*** Opening of Text shown ***

Newport Castle, Pembrokeshire

Has been described as a Certain Timber Castle (Ringwork), and also as a Certain Masonry Castle

There are masonry ruins/remnants remains

NameNewport Castle, Pembrokeshire
Alternative NamesTrefdraeth
Historic CountryPembrokeshire
Modern AuthorityPembrokeshire
1974 AuthorityDyfed

Newport Castle was established in 1191, but there is no surviving fabric thought to pre-date the late thirteenth century. The surviving remains include a curtain wall and of four towers at the angles of the work, one of which, the gatehouse, now forms a private residence built in 1859 in a nineteenth century romantic style. The residence has an L-shaped plan with basement, a three window front and slate eaves roof. The porch has a pointed arch and crested roof tiles. The medieval remains also include a roughly quadrilateral ringwork, c.50m across, circled by a wide moat, part of which appears to have been utlised as a fishpond. (Coflein)

*** Close of Text shown ***
*** Opening of Entries supplied ***

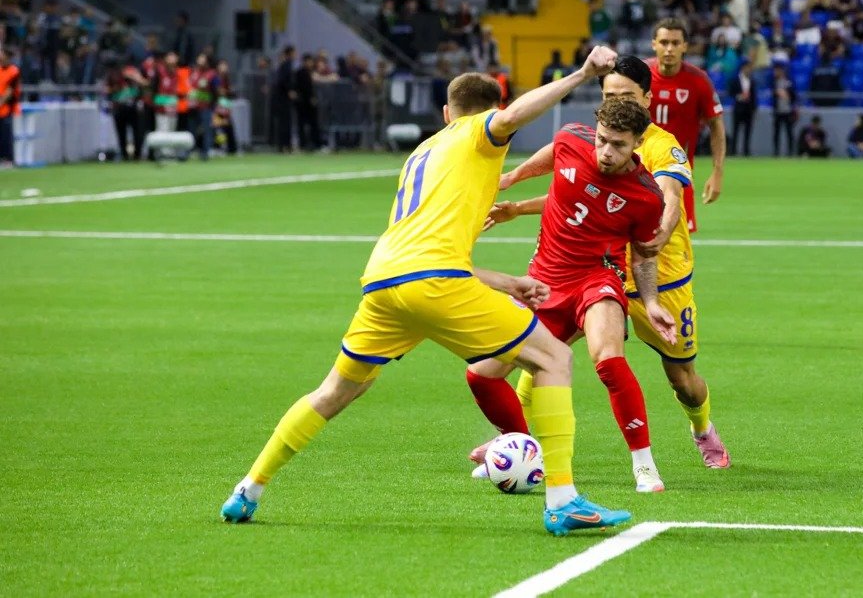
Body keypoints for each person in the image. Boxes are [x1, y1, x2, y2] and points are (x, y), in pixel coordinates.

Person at [220, 47, 636, 536]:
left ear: (445, 112)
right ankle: (563, 501)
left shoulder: (423, 152)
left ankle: (248, 488)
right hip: (433, 282)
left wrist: (507, 283)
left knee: (333, 391)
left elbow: (429, 252)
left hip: (384, 283)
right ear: (488, 113)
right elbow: (512, 117)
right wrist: (583, 74)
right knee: (553, 360)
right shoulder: (476, 135)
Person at [469, 94, 675, 493]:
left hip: (597, 279)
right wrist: (513, 179)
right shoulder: (570, 140)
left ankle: (644, 465)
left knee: (609, 359)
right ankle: (526, 451)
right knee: (481, 376)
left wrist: (650, 302)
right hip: (542, 285)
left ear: (637, 141)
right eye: (602, 140)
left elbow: (645, 256)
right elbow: (554, 158)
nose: (606, 152)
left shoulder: (647, 196)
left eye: (618, 144)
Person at [647, 18, 727, 231]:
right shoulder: (640, 76)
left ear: (685, 46)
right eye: (664, 42)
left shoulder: (698, 80)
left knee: (678, 250)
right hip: (638, 174)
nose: (669, 48)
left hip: (678, 176)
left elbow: (716, 125)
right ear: (654, 44)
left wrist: (717, 171)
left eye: (675, 43)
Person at [728, 61, 756, 156]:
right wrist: (739, 96)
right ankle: (733, 151)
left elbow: (754, 96)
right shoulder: (735, 80)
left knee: (748, 131)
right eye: (748, 67)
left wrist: (754, 108)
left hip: (748, 109)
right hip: (738, 108)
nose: (749, 70)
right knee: (736, 130)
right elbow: (731, 92)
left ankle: (746, 151)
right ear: (743, 68)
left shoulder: (752, 81)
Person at [271, 46, 295, 152]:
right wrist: (289, 90)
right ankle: (286, 145)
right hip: (283, 98)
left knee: (283, 122)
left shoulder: (282, 66)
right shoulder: (287, 65)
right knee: (285, 122)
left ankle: (282, 145)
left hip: (280, 97)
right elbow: (283, 81)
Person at [770, 62, 797, 156]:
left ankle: (790, 152)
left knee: (789, 133)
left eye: (777, 70)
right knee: (776, 133)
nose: (775, 72)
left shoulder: (789, 82)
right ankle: (776, 152)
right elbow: (772, 95)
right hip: (778, 111)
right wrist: (776, 93)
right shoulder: (774, 82)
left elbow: (794, 96)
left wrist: (787, 95)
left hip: (787, 110)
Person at [0, 49, 21, 166]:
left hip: (7, 108)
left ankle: (8, 160)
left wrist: (1, 102)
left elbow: (10, 90)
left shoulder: (13, 71)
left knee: (6, 135)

*** Close of Entries supplied ***

Assigned task:
Could you resume the description of Newport Castle above, picking up right after its final sentence?

Expected answer:
According to the Ordnance Survey Newport Castle was established by one William Martin in 1191, although no part of the surviving remains pre-date the 13th century. The castle was built on a mound, was surrounded by a ditch and comprised a gatehouse with flanking towers, three other towers and a curtain wall. The OS record states that the Hunters Tower, on the north-west of the castle ward,contained traces of an Early English fireplace. This record also states that the south-west tower survived as a grass covered mound, while that on the south-east was D-shaped and jutted out into the moat. A later OS record notes that this "moat", shown on the 1st edition 1:2500 map, was probably an adaptation of the castle ditch as an ornamental fish pond that is now silted up. The scheduling description of 1996 records this as the remains of a medieval castle, the gatehouse of which has been altered (through the demolition of the eastern flanking tower) by a 19th century domestic building. A 14th century vaulted undercroft is described as "one of the better preserved medieval structures to have survived the ravages of time". (Dyfed Archaeological Trust HER)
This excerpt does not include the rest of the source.